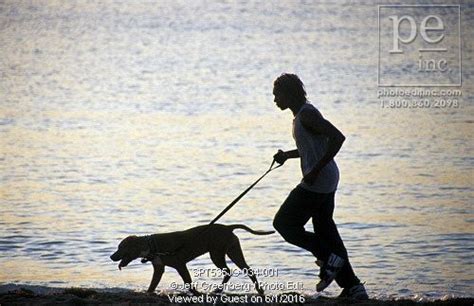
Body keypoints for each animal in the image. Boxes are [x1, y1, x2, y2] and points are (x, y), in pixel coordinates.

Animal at [110, 225, 274, 294]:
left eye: (121, 247)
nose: (111, 256)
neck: (151, 245)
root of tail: (228, 227)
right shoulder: (159, 268)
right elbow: (153, 284)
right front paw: (148, 293)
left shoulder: (180, 265)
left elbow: (188, 282)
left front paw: (195, 293)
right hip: (232, 251)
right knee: (241, 270)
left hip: (217, 254)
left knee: (232, 271)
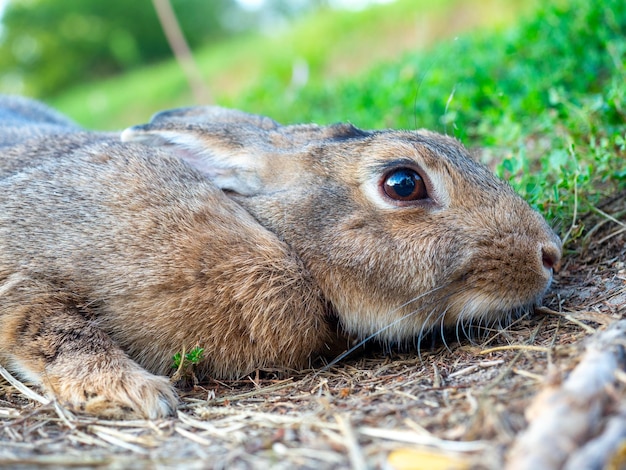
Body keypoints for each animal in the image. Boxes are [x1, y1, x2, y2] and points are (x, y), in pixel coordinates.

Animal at [0, 95, 560, 418]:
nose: (549, 253)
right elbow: (49, 324)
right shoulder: (27, 268)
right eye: (403, 183)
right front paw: (136, 394)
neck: (281, 244)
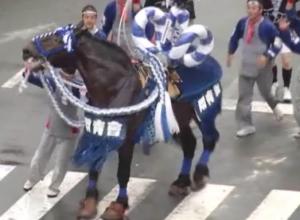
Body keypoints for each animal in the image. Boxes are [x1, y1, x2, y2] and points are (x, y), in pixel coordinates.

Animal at [22, 24, 221, 219]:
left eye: (57, 38)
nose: (26, 50)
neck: (115, 86)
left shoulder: (126, 139)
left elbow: (123, 173)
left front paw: (118, 206)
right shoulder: (99, 132)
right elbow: (94, 167)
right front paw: (89, 202)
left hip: (202, 113)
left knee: (209, 139)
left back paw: (200, 174)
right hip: (179, 121)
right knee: (190, 144)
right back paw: (181, 182)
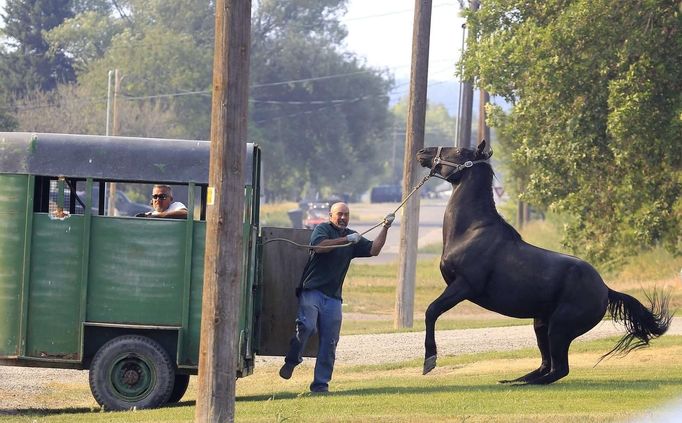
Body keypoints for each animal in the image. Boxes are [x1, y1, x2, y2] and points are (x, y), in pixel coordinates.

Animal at [414, 141, 668, 386]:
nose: (423, 152)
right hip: (541, 325)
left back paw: (521, 384)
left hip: (559, 328)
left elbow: (432, 311)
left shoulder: (463, 286)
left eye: (458, 151)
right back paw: (514, 380)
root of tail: (605, 289)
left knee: (559, 369)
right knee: (546, 366)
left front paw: (429, 361)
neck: (471, 231)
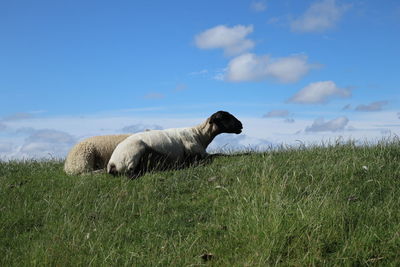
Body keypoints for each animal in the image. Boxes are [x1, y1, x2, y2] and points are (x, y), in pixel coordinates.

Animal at [108, 111, 242, 178]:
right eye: (225, 117)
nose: (241, 124)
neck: (199, 135)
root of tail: (112, 163)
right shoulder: (199, 154)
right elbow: (218, 155)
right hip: (134, 152)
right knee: (130, 174)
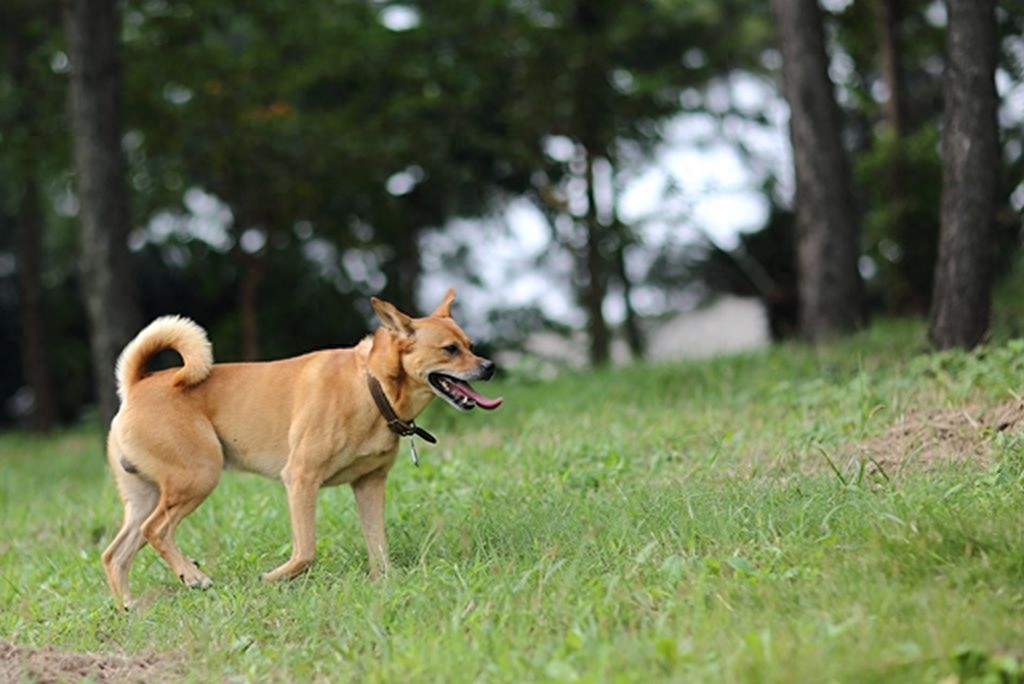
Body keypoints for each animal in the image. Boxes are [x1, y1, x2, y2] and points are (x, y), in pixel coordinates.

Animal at [101, 288, 501, 610]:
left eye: (470, 345)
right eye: (450, 350)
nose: (490, 367)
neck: (370, 385)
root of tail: (136, 385)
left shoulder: (369, 485)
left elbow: (379, 545)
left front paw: (384, 583)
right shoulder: (301, 479)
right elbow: (306, 552)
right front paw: (272, 578)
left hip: (147, 497)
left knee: (114, 554)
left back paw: (129, 607)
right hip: (198, 477)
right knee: (156, 531)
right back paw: (192, 576)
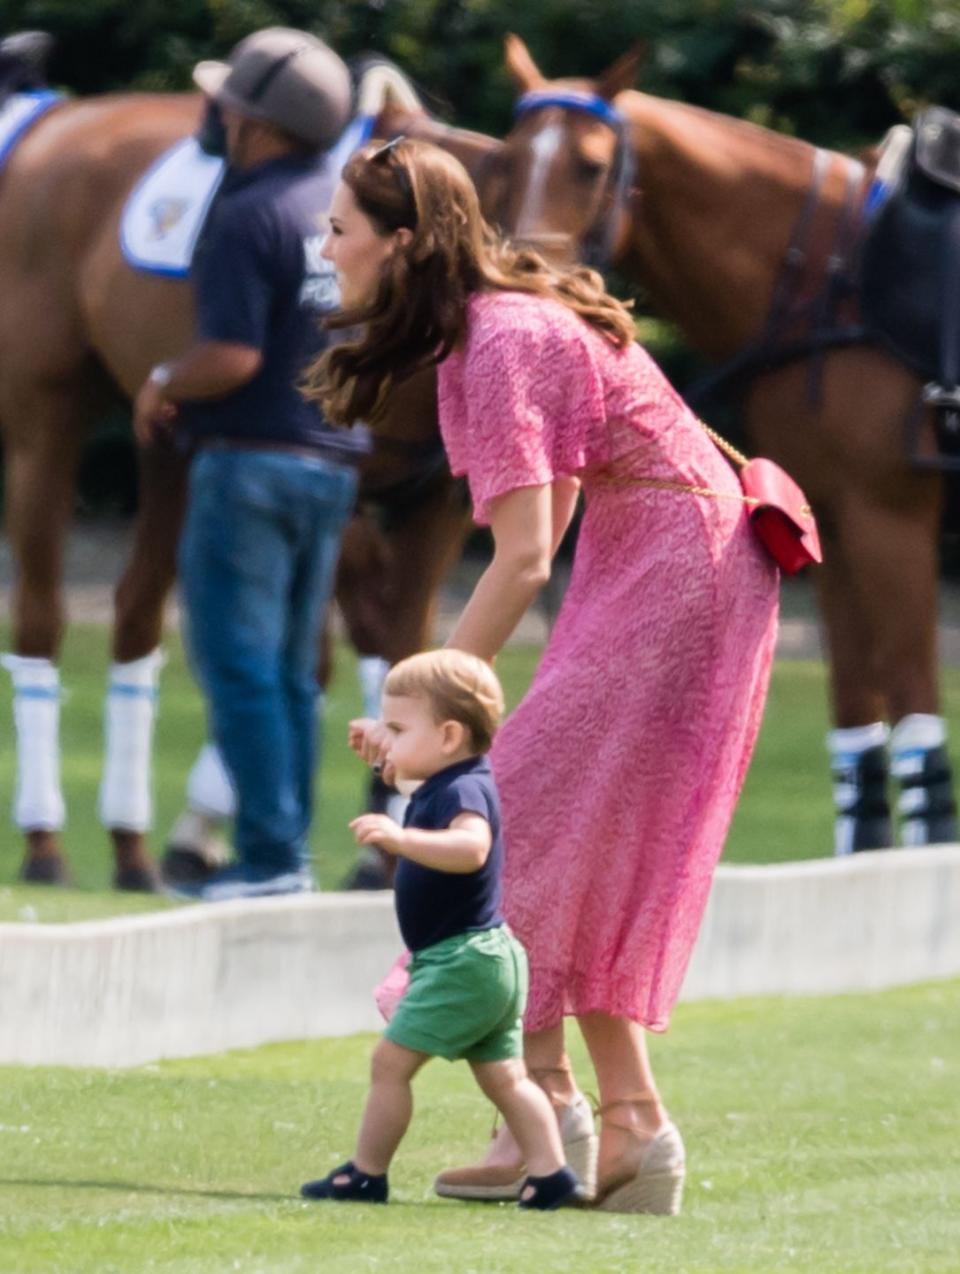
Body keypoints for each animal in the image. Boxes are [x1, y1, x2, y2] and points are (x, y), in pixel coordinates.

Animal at [0, 59, 494, 891]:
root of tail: (53, 118)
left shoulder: (435, 502)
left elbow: (397, 646)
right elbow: (345, 652)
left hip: (146, 448)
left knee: (130, 615)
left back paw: (123, 846)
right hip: (47, 414)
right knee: (48, 615)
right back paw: (58, 842)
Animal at [481, 34, 952, 856]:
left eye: (591, 166)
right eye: (508, 160)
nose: (531, 276)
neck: (833, 281)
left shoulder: (890, 520)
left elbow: (919, 732)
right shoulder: (837, 523)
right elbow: (860, 744)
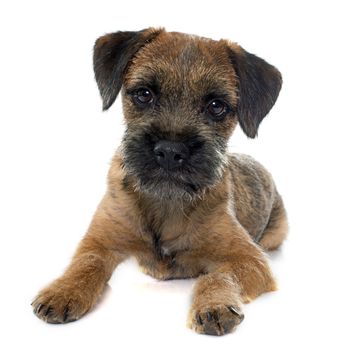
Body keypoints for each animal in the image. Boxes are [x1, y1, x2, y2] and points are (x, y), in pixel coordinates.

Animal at [31, 28, 288, 336]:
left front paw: (214, 305)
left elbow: (219, 275)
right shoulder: (99, 242)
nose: (170, 151)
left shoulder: (249, 259)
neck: (165, 202)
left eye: (216, 106)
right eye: (144, 94)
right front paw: (63, 291)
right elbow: (85, 263)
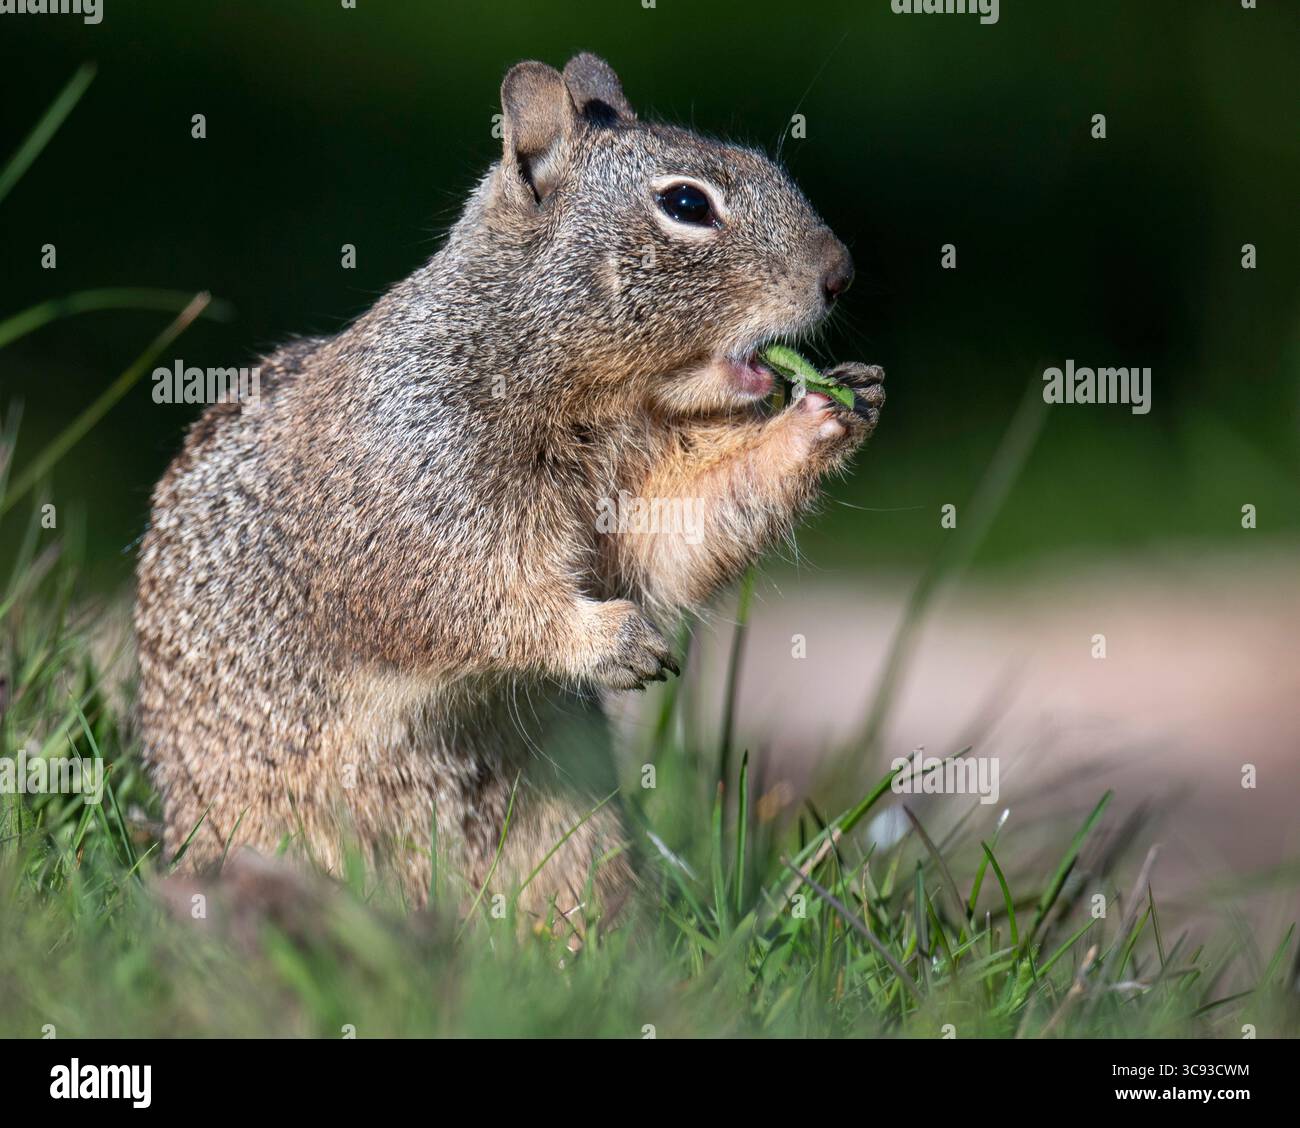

• [Action item]:
Transcribe, from the records above, the first line and every line after it up to and including the line with "right shoulder: (159, 268)"; omit pictures.

• [Reply to the task]:
Body keypoints for each animal in the image. Boxes are [x1, y1, x2, y2] and points are (x, y), in pixel coordinates.

Animal at [110, 225, 274, 294]:
left eye: (121, 247)
nose: (111, 256)
neck: (151, 245)
root of tail: (228, 227)
right shoulder: (159, 268)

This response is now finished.